Ik was van mijn fiets gestapt om wat beukennootjes van de grond te rapen. Schuin omhoog kijkend zag ik de in het zwart geklede, hoogbejaarde man met een wandelstok die mij deze vraag gesteld had.
Het was op de route van mijn werk naar huis: van Bosch en Duin naar Zeist, door het bos van Dijnselburg. Dagelijks passeer ik aan de rand van het bos de grote bungalow waar ooit kardinaal Alfrink woonde. De bungalow wordt omringd door grote beuken. Nu wordt de bungalow bewoond door een aantal bejaarde paters. Eén kamer is ingericht als kapel. Elke morgen als ik rond de klok van 8 uur voorbijfiets bevinden de oude mannen zich in de kapel en houden daar hun ochtendgebed.Door twee vierkante raampjes wordt mij dagelijks een tijdloos schouwspel geboden. Er branden kaarsen en één van de paters staat gehuld in een lichte toga achter een katheder. Dit moment heeft voor mij betekenis gekregen: zelf kom ik zo moeilijk aan bidden toe; maar deze oude mannen bidden onophoudelijk en ik voel me daarin meegenomen. Als zij bidden, zal ik wel werken…en zo bezin ik me toch nog enkele momenten, en wordt ik even uit de dagelijkse sleur opgetild.

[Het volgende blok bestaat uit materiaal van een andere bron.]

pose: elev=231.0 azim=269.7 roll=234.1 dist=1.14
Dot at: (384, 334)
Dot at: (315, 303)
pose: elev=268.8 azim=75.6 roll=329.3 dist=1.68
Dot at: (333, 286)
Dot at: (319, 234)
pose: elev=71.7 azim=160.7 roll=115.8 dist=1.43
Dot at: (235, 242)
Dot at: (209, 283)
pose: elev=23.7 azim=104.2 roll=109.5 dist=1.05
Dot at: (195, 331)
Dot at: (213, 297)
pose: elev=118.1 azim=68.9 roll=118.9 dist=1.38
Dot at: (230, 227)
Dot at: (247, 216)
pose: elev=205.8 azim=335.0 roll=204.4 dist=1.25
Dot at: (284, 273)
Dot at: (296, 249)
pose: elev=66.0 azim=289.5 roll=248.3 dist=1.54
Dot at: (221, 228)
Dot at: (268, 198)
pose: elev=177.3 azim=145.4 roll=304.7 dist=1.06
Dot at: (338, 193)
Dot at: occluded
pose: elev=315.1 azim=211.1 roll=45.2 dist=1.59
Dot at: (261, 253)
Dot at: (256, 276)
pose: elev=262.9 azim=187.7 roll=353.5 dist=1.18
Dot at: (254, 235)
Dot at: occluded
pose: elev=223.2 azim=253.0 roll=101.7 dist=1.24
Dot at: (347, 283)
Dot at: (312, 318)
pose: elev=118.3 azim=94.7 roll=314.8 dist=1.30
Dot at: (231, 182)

“Nee,ik zoek wat beukennootjes”.
Ik ben tegenover het oude mannetje gaan staan. Een vriendelijk gezicht keek mij aan. Ik vroeg hem wanneer hij voor het laatst beukennootjes heeft gegeten. Hij dacht een tijdje na. “Dat kan wel tachtig jaar geleden zijn”. “Dan wordt het tijd om eens te ontdekken of de smaak van deze nootjes nog hetzelfde is”antwoordde ik. Terwijl ik een beukennootje afpelde vroeg ik hem of hij een bewoner is van de bungalow. Dat was hij, zoals ik wel dacht. Hij nam het beukennootje van mij aan en stopte het in zijn mond. En ik vertelde ik mijn verhaal; van mijn dagelijkse inkijkje bij hun gebedsbijeenkomst en mijn gedachten daarbij. “Dat is heel mooi” was tenslotte zijn reactie. “Jouw mijmeringen komen via ons wel in de hemel terecht”. ‘Typisch katholiek’ was de gedachte die door me heen flitste.
Het beukennootje smaakte hem overigens net als tachtig jaar geleden.
Na hem gegroet te hebben stapte ik weer op m’n fiets en ik voelde me gelukkig met deze korte ontmoeting.
Alsof ik iets kostbaars gevonden had.